-- Reading text follows --

- Tall Pines is 4 on this map of the 2021 election
- District: New Providence
- Electorate: 4,010 (2011) 6,243 (2021)

Current constituency
- Created: 2012
- Seats: 1
- Party: Progressive Liberal Party
- Member: Michael Darville

= Tall Pines (Bahamas Parliament constituency) =

Bahamas parliamentary constituency

Tall Pines is a parliamentary constituency represented in the House of Assembly of the Bahamas. It elects one member of parliament (MP) using the first past the post electoral system. It has been represented by Michael Darville from the Progressive Liberal Party since 2021.

== Geography ==
The constituency comprises an area in the west of the city of Nassau, the capital and largest city of the Bahamas.

-- Reading text concluded --
-- Raw data follows --

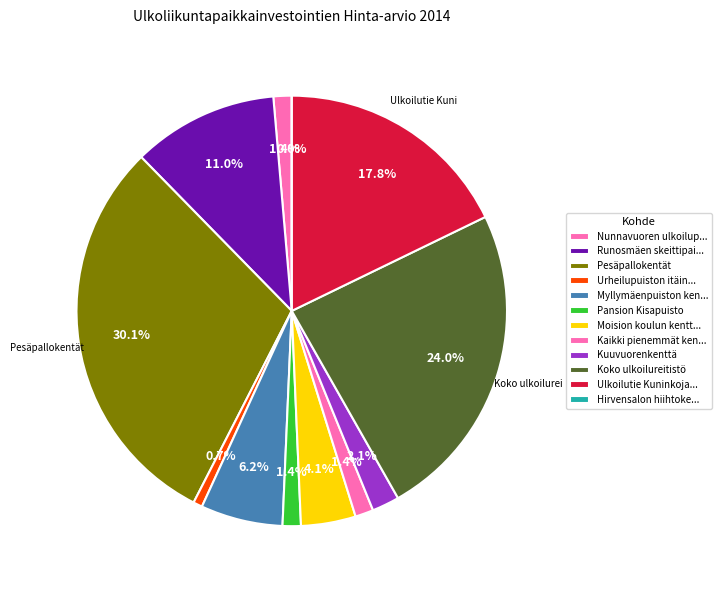

Does Pesäpallokentät account for over 50% of the chart?

No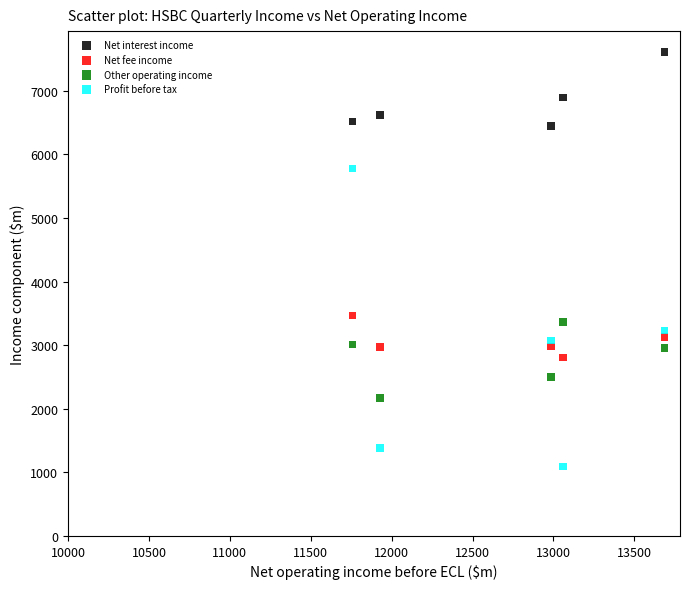

Which series reaches the maximum Y coordinate?

Net interest income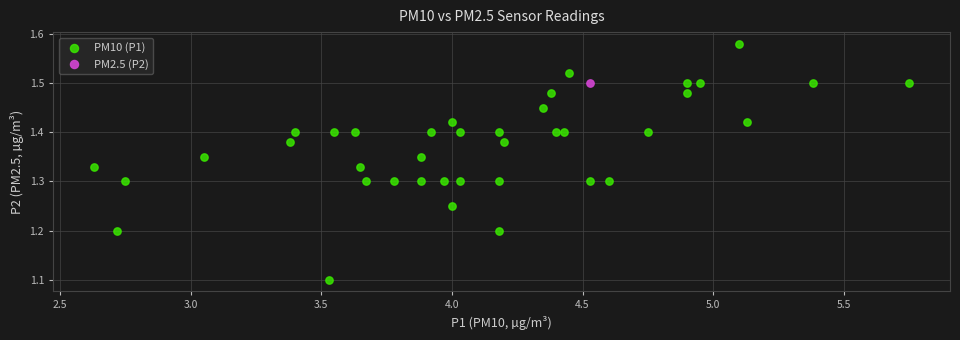

What are all the series names shown in the legend?

PM10 (P1), PM2.5 (P2)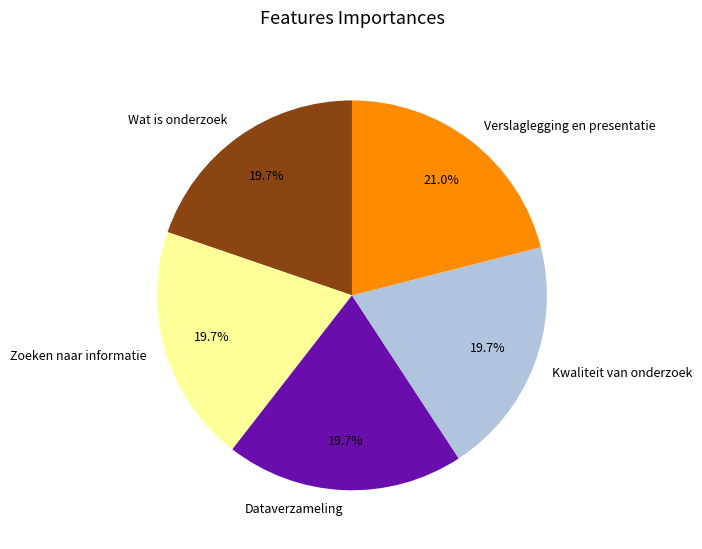

Count the number of slices in the pie.

5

-- Raw data concluded --

Directive 1 - According to the constituency article, what electoral system does Tall Pines use to elect its member of parliament?
Directive 2 - Please set down, word for word, the stretch of the constituency article from "Current constituency" through "city of the Bahamas.".

Expected output 1 - The first past the post electoral system.

Expected output 2 -
Current constituency
- Created: 2012
- Seats: 1
- Party: Progressive Liberal Party
- Member: Michael Darville

= Tall Pines (Bahamas Parliament constituency) =

Bahamas parliamentary constituency

Tall Pines is a parliamentary constituency represented in the House of Assembly of the Bahamas. It elects one member of parliament (MP) using the first past the post electoral system. It has been represented by Michael Darville from the Progressive Liberal Party since 2021.

== Geography ==
The constituency comprises an area in the west of the city of Nassau, the capital and largest city of the Bahamas.